* **WORK TO BE COMPLETED**: Only one stretch of the data below is wanted: the lines from the one with "SOURCES: Federal Reserve" through the one with "Now, bear in", repeated exactly.

─── AVAILABLE DATA

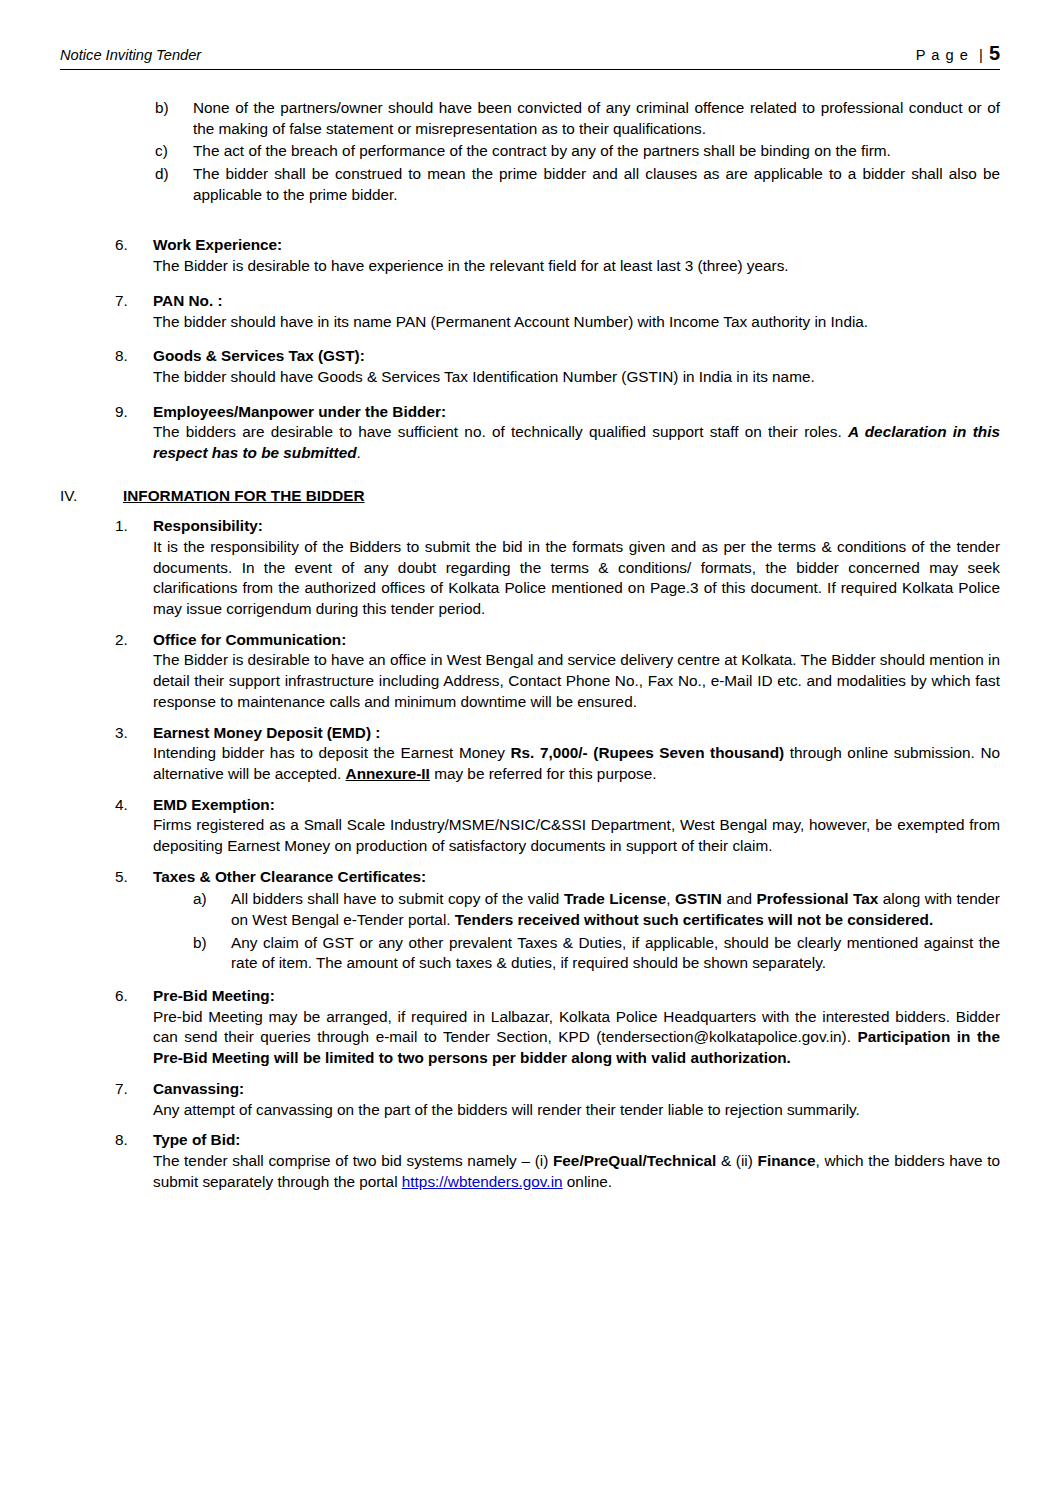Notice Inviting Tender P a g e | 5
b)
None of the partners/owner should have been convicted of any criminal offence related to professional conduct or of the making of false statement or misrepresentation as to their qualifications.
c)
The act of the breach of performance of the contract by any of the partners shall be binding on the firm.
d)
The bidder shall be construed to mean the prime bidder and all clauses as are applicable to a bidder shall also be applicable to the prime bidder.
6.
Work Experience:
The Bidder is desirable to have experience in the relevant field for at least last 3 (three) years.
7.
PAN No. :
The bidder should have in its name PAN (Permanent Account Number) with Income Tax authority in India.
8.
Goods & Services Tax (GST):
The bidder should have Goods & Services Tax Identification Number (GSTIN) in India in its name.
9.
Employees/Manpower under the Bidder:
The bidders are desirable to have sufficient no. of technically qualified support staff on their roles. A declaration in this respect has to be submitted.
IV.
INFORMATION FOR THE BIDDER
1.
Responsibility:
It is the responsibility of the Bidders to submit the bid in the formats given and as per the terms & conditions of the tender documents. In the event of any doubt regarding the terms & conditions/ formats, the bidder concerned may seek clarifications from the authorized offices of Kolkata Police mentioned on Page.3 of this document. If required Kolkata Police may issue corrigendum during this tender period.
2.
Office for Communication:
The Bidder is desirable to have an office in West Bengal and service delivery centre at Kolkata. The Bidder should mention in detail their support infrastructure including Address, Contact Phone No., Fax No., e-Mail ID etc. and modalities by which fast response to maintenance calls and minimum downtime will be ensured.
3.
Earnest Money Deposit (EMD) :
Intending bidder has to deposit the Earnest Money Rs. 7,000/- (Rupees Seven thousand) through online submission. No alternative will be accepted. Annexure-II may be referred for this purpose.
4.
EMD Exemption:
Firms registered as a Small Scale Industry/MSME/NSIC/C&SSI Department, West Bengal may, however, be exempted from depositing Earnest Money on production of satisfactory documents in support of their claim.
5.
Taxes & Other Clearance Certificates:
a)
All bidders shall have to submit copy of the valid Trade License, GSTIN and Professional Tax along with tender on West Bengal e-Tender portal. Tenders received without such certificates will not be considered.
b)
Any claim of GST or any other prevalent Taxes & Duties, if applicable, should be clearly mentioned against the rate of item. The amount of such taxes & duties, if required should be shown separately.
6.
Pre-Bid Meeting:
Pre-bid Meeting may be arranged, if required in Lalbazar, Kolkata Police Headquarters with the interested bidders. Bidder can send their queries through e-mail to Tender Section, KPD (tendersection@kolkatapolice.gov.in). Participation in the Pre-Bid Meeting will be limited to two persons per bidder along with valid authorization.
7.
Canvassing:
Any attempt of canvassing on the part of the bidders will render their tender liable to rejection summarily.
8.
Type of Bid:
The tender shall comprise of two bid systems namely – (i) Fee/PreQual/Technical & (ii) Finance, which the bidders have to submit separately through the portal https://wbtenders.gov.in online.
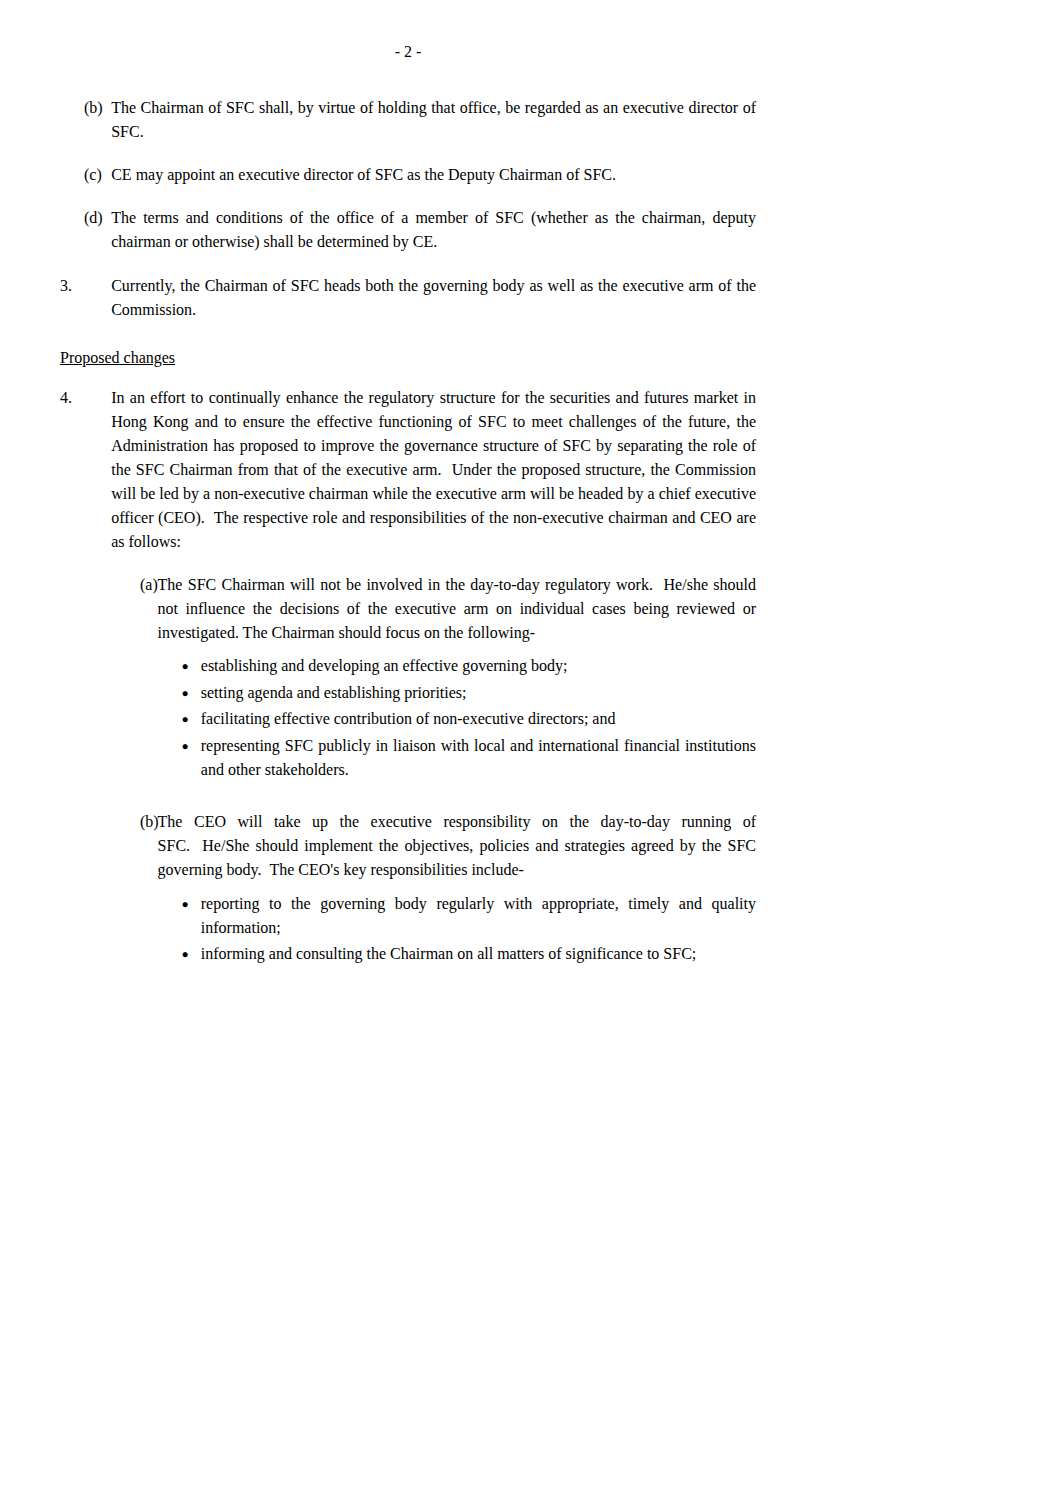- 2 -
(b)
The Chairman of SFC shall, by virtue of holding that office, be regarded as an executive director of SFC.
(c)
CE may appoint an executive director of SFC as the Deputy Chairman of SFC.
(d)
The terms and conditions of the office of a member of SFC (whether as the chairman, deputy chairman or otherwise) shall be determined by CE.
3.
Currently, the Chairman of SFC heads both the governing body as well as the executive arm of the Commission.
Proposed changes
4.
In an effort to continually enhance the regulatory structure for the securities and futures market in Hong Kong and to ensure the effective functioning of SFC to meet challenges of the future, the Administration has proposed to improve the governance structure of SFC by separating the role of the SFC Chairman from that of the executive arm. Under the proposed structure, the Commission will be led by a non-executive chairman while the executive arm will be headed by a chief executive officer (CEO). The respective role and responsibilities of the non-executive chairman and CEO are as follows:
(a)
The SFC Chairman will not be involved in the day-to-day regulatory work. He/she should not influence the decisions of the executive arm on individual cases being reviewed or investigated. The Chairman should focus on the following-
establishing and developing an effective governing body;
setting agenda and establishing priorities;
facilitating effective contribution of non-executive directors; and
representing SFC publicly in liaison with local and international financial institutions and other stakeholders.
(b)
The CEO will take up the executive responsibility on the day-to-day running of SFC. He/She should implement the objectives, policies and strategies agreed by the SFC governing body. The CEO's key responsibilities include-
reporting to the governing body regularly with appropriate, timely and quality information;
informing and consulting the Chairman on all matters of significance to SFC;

──────
─── AVAILABLE DATA

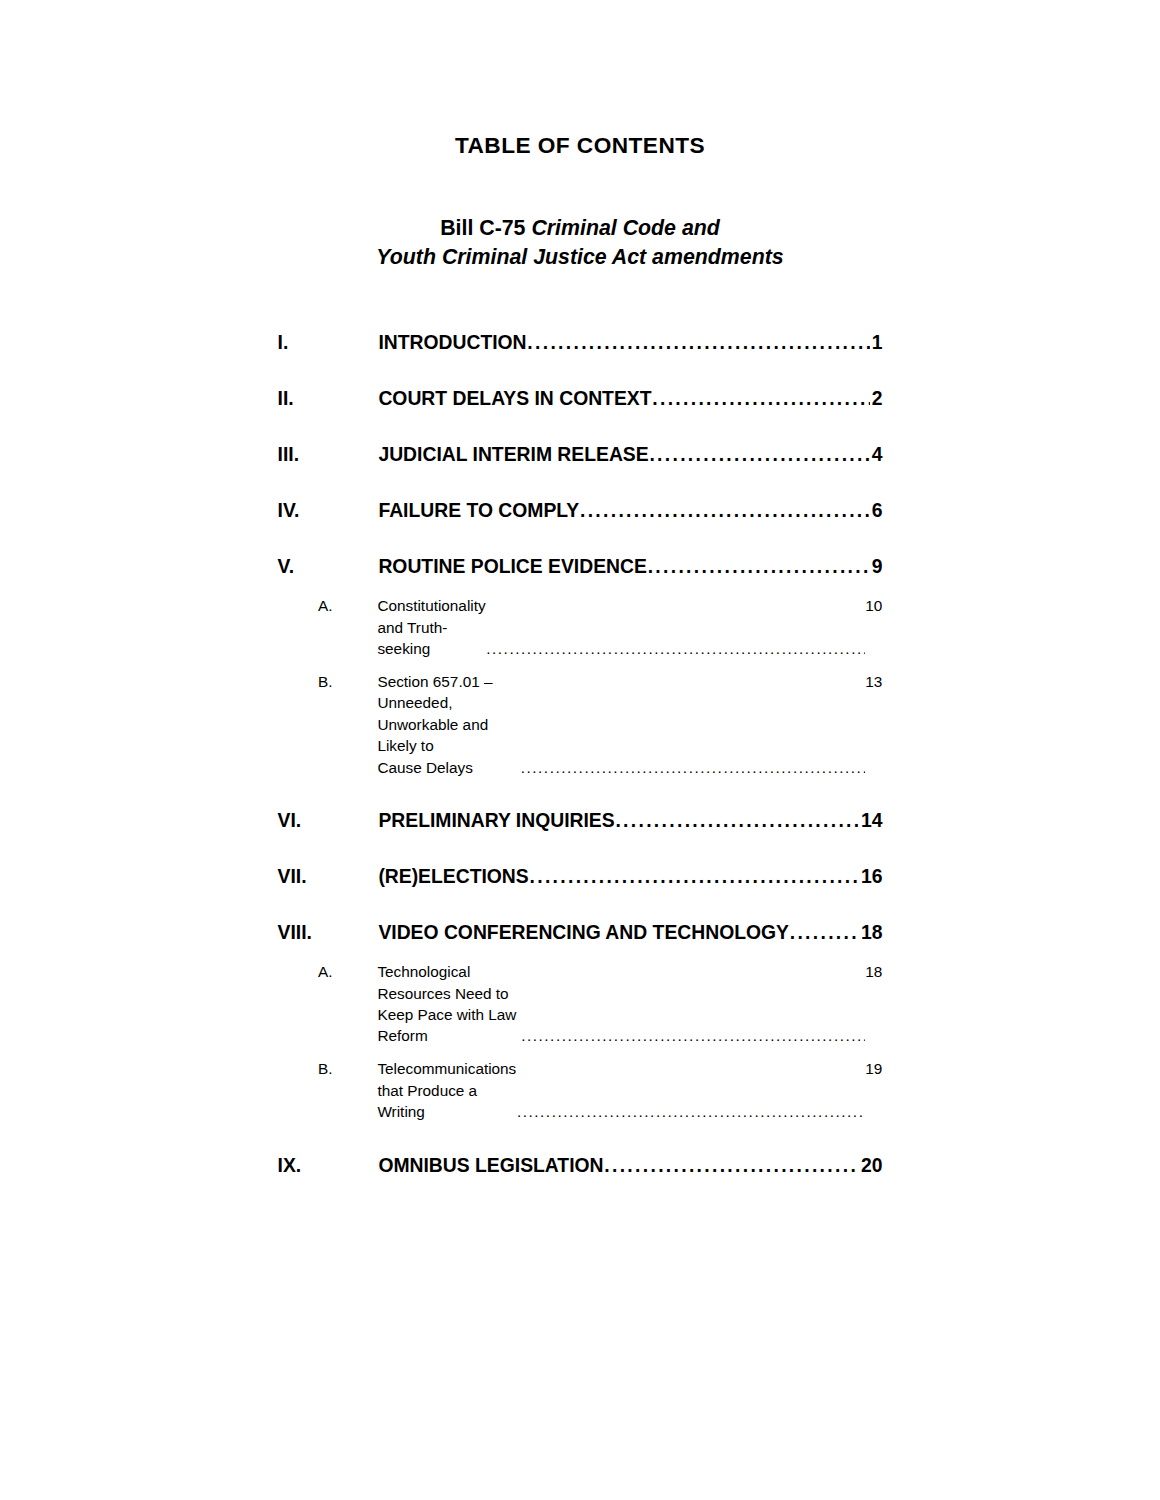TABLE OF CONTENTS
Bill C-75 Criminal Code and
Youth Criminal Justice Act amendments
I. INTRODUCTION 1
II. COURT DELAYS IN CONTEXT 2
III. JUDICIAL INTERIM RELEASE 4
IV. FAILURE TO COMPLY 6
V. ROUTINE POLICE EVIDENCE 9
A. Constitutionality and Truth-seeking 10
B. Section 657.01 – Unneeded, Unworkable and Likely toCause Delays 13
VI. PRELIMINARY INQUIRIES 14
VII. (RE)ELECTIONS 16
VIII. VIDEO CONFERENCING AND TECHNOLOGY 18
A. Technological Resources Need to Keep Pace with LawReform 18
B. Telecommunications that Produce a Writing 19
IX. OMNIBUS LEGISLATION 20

──────
─── AVAILABLE DATA

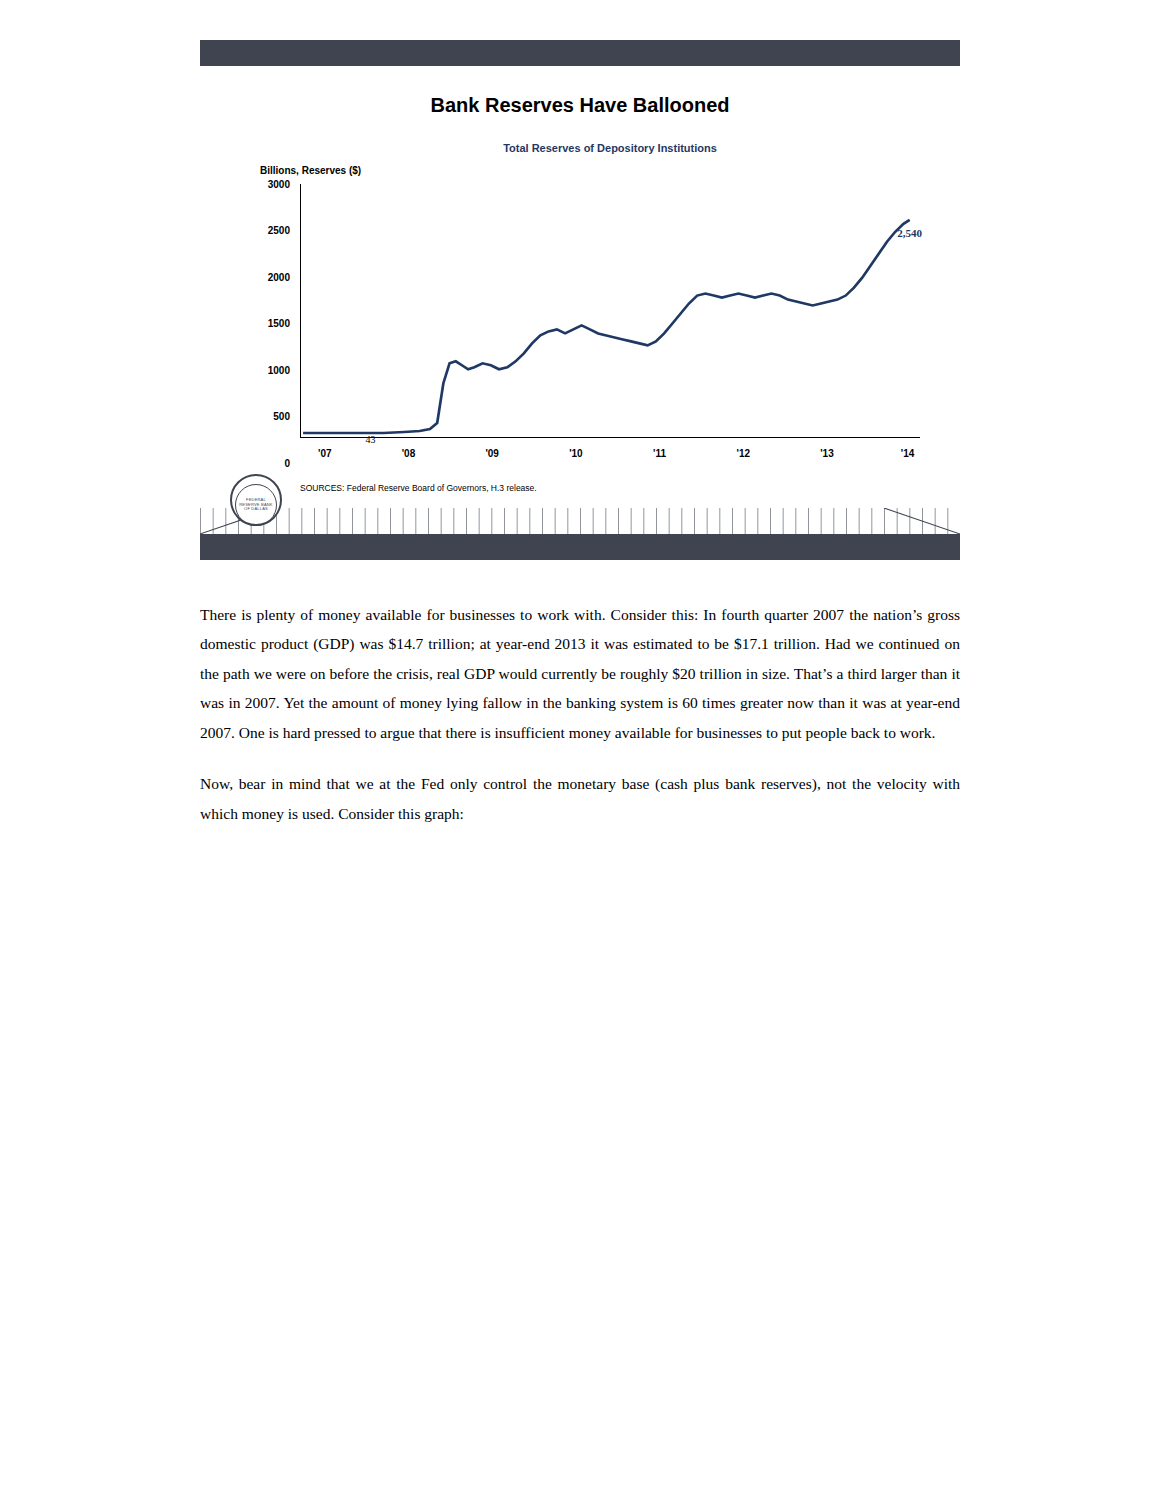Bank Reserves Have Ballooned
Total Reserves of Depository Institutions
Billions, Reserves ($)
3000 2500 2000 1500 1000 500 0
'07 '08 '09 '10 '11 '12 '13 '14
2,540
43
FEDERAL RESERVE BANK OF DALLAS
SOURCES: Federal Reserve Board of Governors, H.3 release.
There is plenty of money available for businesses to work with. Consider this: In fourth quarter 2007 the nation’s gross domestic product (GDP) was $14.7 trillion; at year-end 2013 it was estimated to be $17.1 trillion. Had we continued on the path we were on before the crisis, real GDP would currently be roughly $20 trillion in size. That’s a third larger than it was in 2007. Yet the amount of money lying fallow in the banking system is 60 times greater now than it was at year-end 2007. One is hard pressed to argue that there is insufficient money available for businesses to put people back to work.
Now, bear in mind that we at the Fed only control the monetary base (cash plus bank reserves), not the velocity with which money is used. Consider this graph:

──────

* **SOLUTION TO THIS PROBLEM**:
SOURCES: Federal Reserve Board of Governors, H.3 release.
There is plenty of money available for businesses to work with. Consider this: In fourth quarter 2007 the nation’s gross domestic product (GDP) was $14.7 trillion; at year-end 2013 it was estimated to be $17.1 trillion. Had we continued on the path we were on before the crisis, real GDP would currently be roughly $20 trillion in size. That’s a third larger than it was in 2007. Yet the amount of money lying fallow in the banking system is 60 times greater now than it was at year-end 2007. One is hard pressed to argue that there is insufficient money available for businesses to put people back to work.
Now, bear in mind that we at the Fed only control the monetary base (cash plus bank reserves), not the velocity with which money is used. Consider this graph:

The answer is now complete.